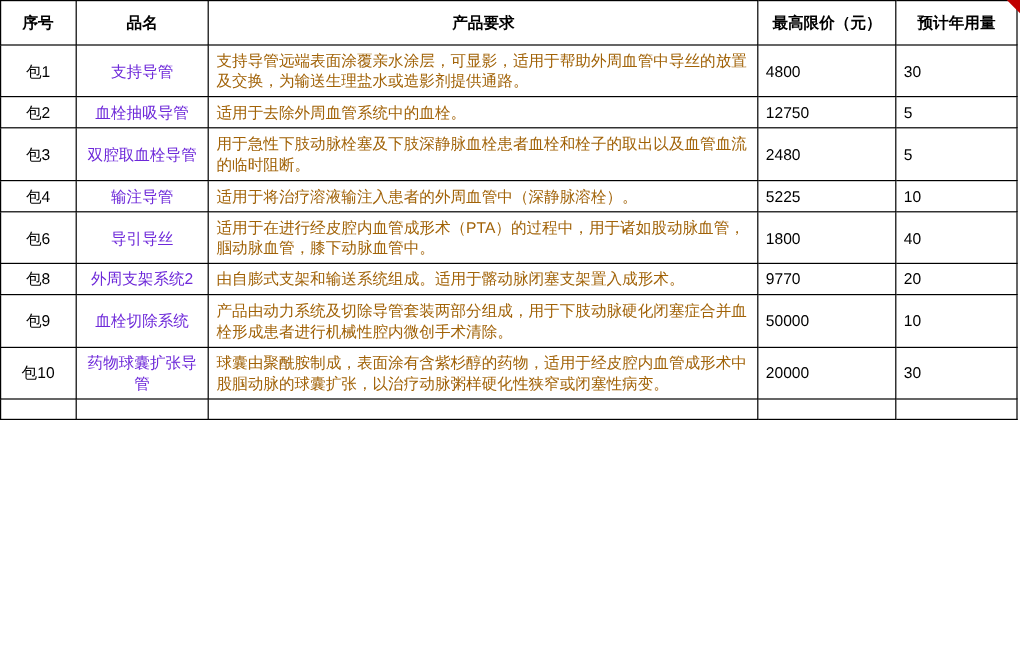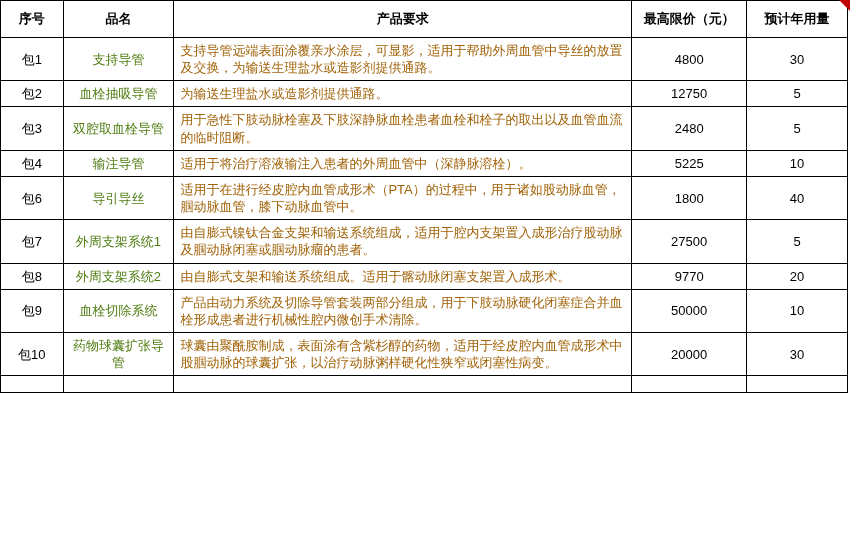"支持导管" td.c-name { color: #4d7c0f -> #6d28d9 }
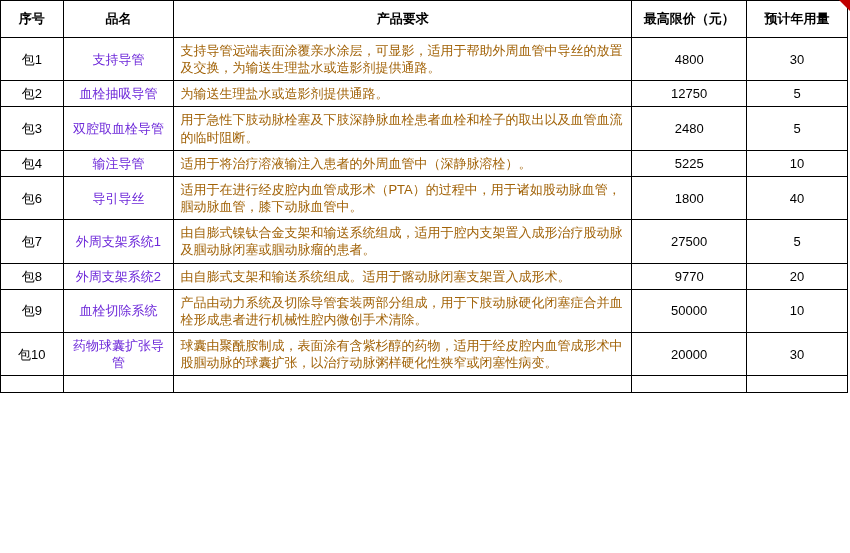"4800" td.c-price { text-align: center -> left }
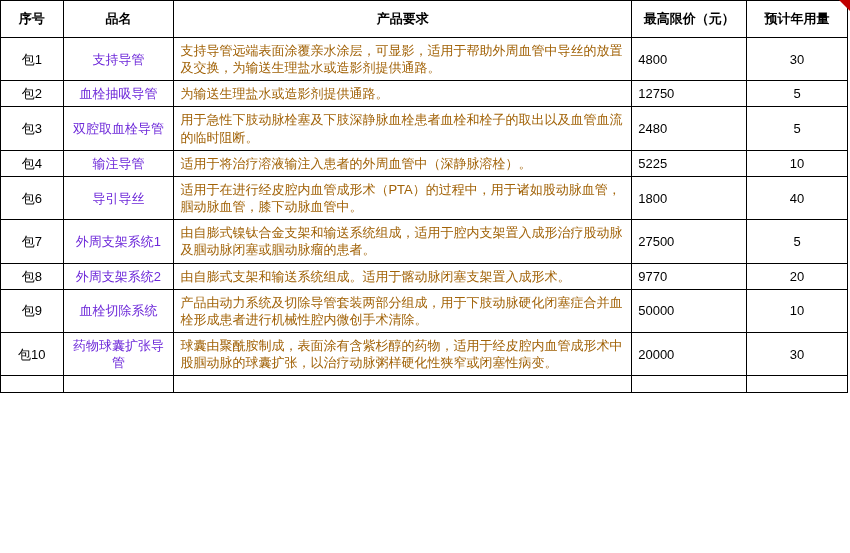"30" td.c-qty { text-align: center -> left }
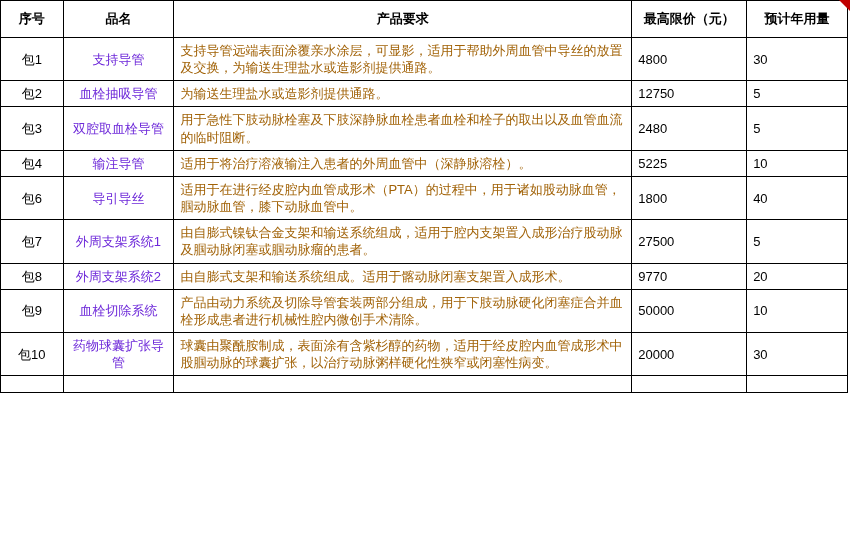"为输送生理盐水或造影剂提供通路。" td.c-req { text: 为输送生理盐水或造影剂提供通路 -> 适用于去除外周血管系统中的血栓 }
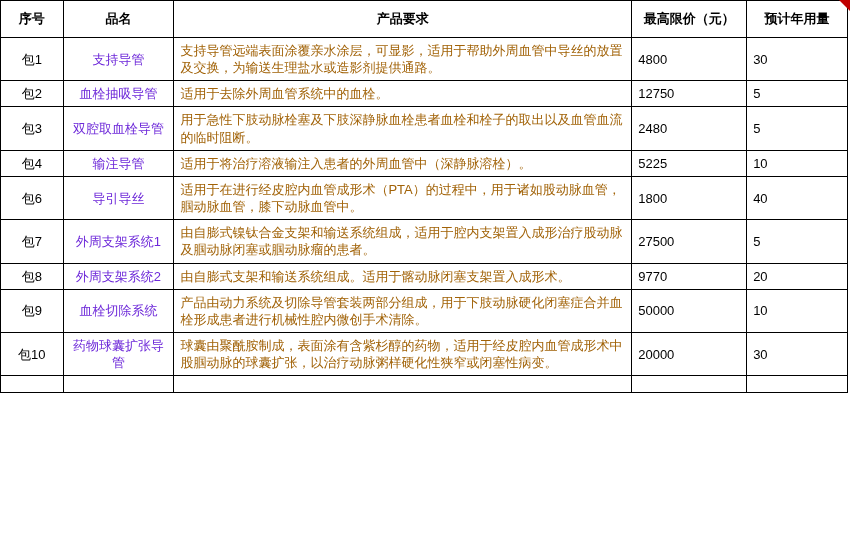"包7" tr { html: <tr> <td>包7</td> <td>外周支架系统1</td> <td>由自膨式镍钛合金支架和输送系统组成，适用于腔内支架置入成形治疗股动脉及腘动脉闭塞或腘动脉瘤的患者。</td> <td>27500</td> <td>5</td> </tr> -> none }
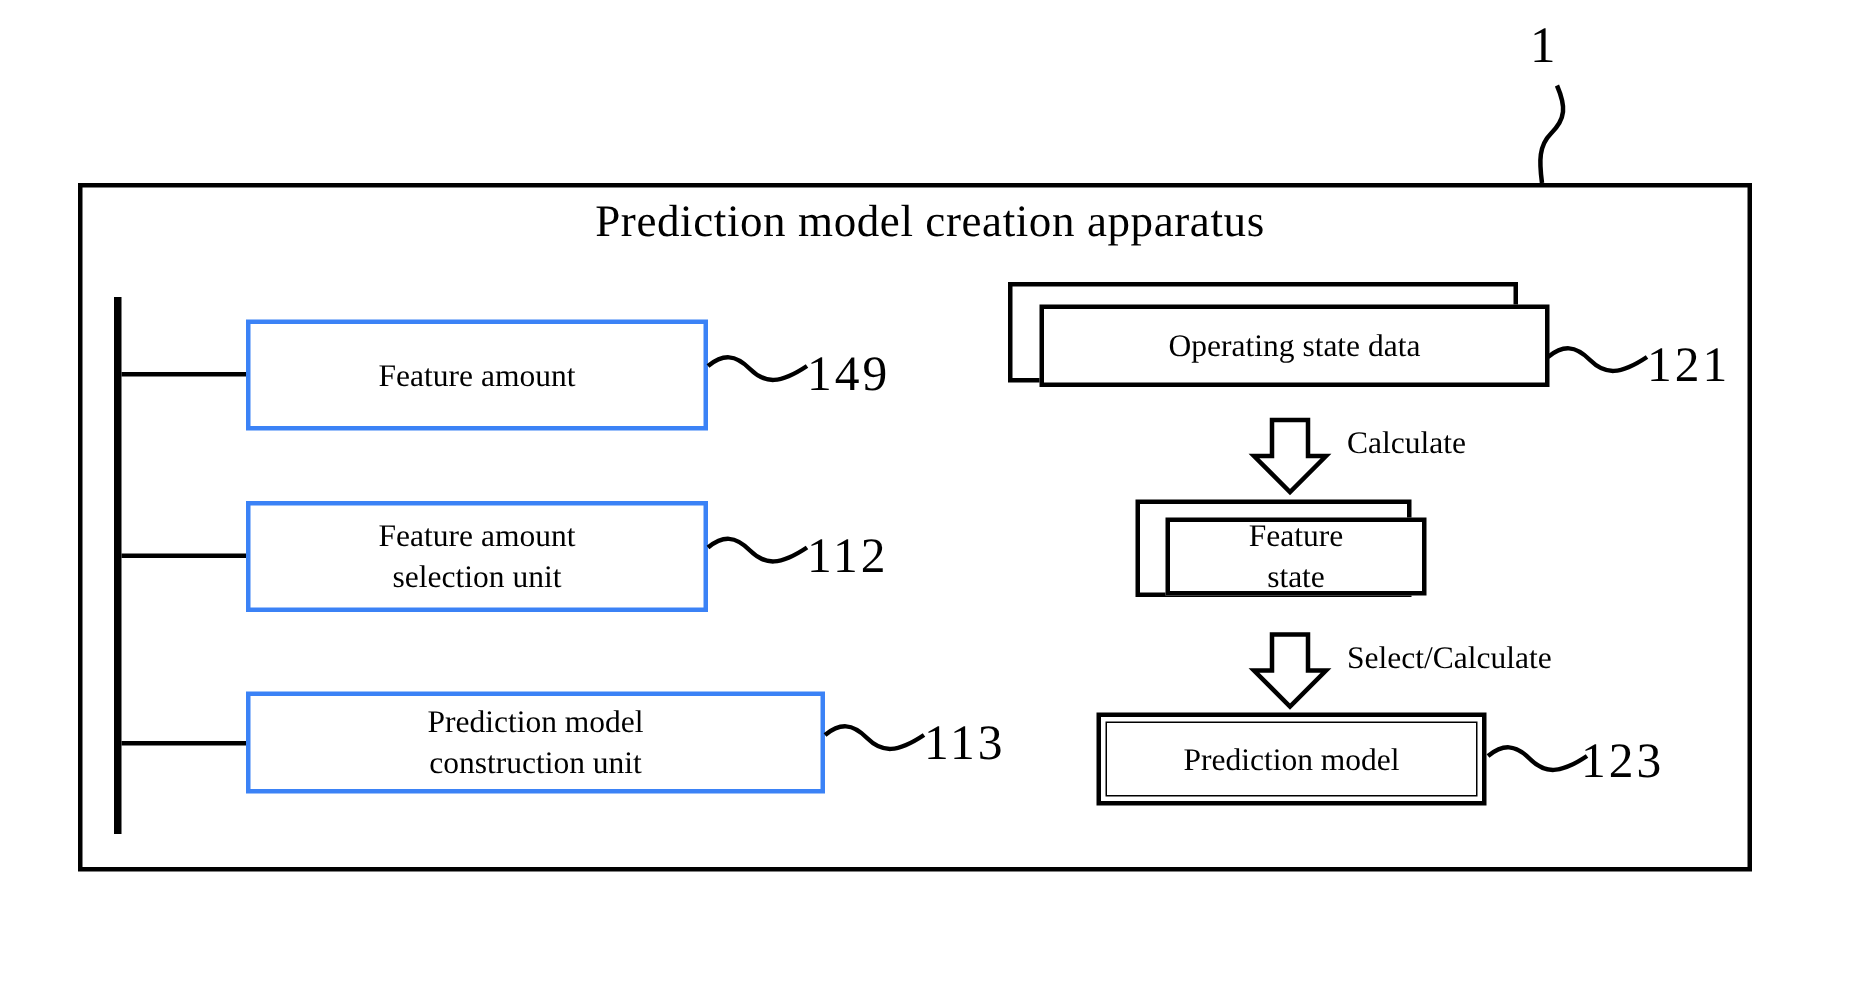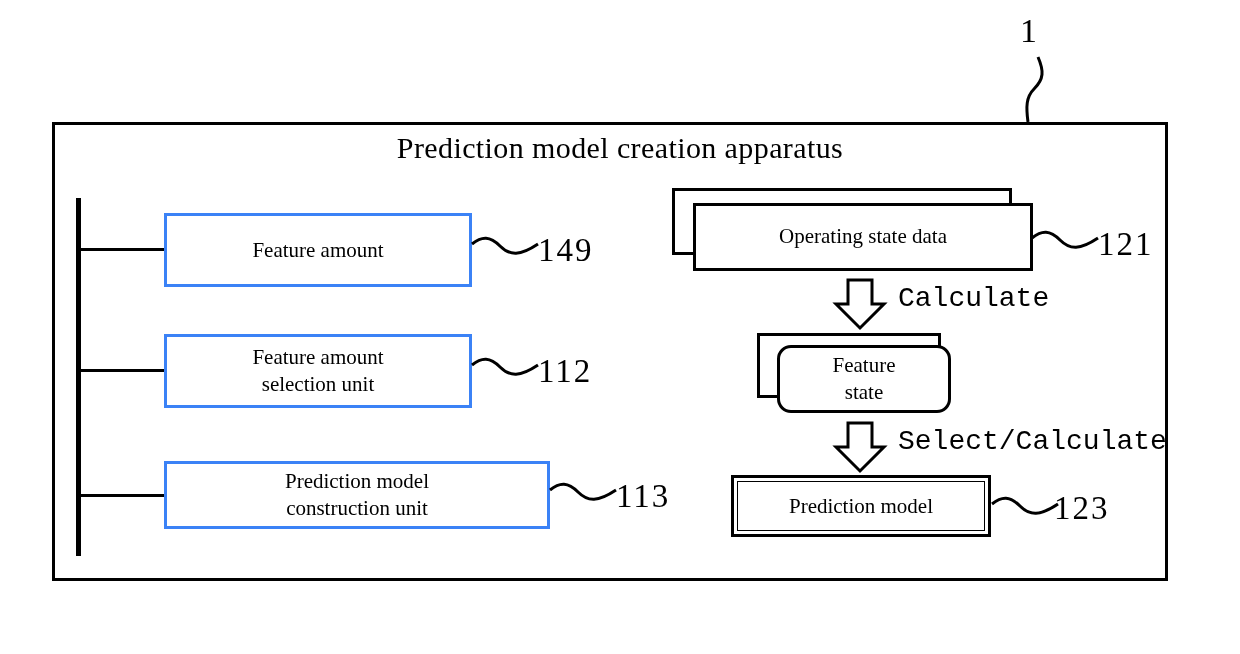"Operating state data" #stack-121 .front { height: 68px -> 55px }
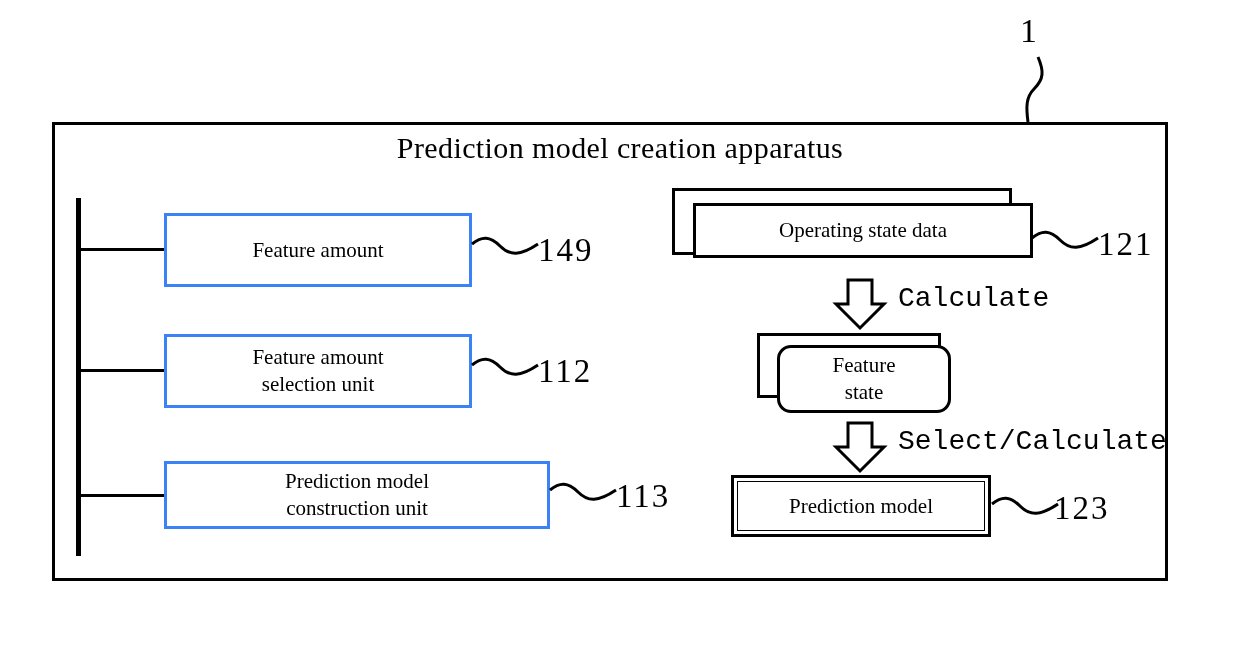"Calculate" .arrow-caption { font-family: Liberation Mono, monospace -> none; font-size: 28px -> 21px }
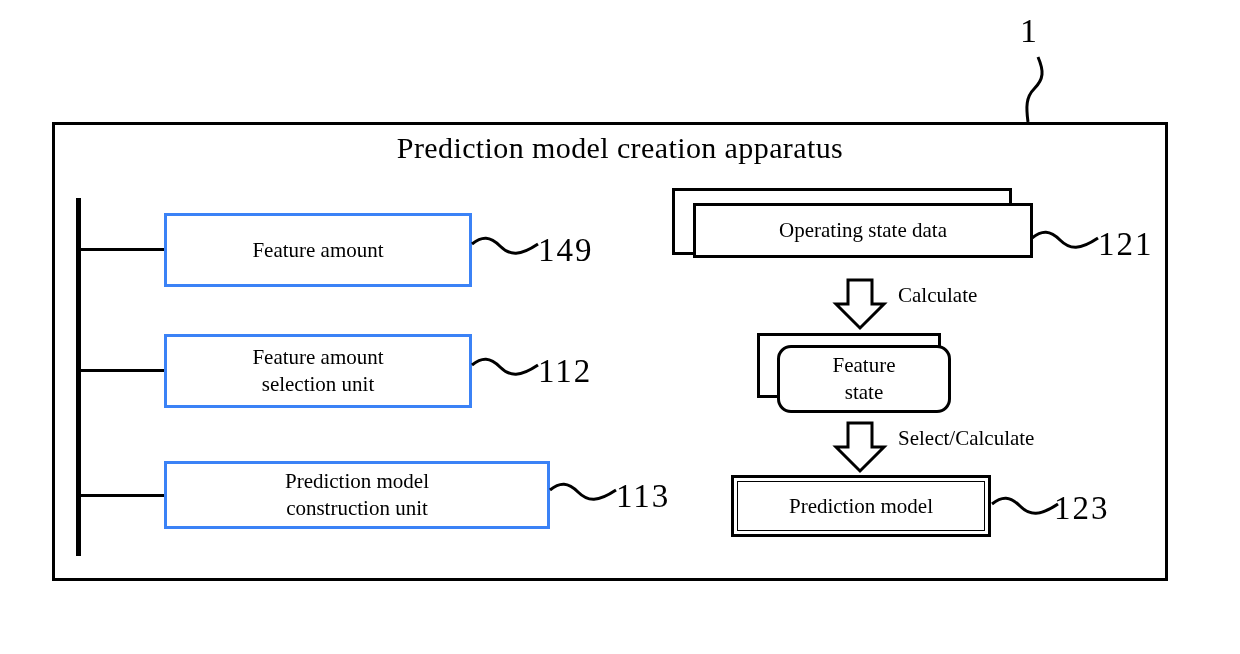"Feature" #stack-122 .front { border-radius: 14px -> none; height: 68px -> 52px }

----------------------------------------

> _What you need to do_: Leave the pictures out and retype only the lines from the line with "text: 为输送生理盐水或造影剂提供通路 ->" through the final line of the material, both ends included, word for word.

> _Task answer_:
"为输送生理盐水或造影剂提供通路。" td.c-req { text: 为输送生理盐水或造影剂提供通路 -> 适用于去除外周血管系统中的血栓 }
"包7" tr { html: <tr> <td>包7</td> <td>外周支架系统1</td> <td>由自膨式镍钛合金支架和输送系统组成，适用于腔内支架置入成形治疗股动脉及腘动脉闭塞或腘动脉瘤的患者。</td> <td>27500</td> <td>5</td> </tr> -> none }
"Operating state data" #stack-121 .front { height: 68px -> 55px }
"Calculate" .arrow-caption { font-family: Liberation Mono, monospace -> none; font-size: 28px -> 21px }
"Feature" #stack-122 .front { border-radius: 14px -> none; height: 68px -> 52px }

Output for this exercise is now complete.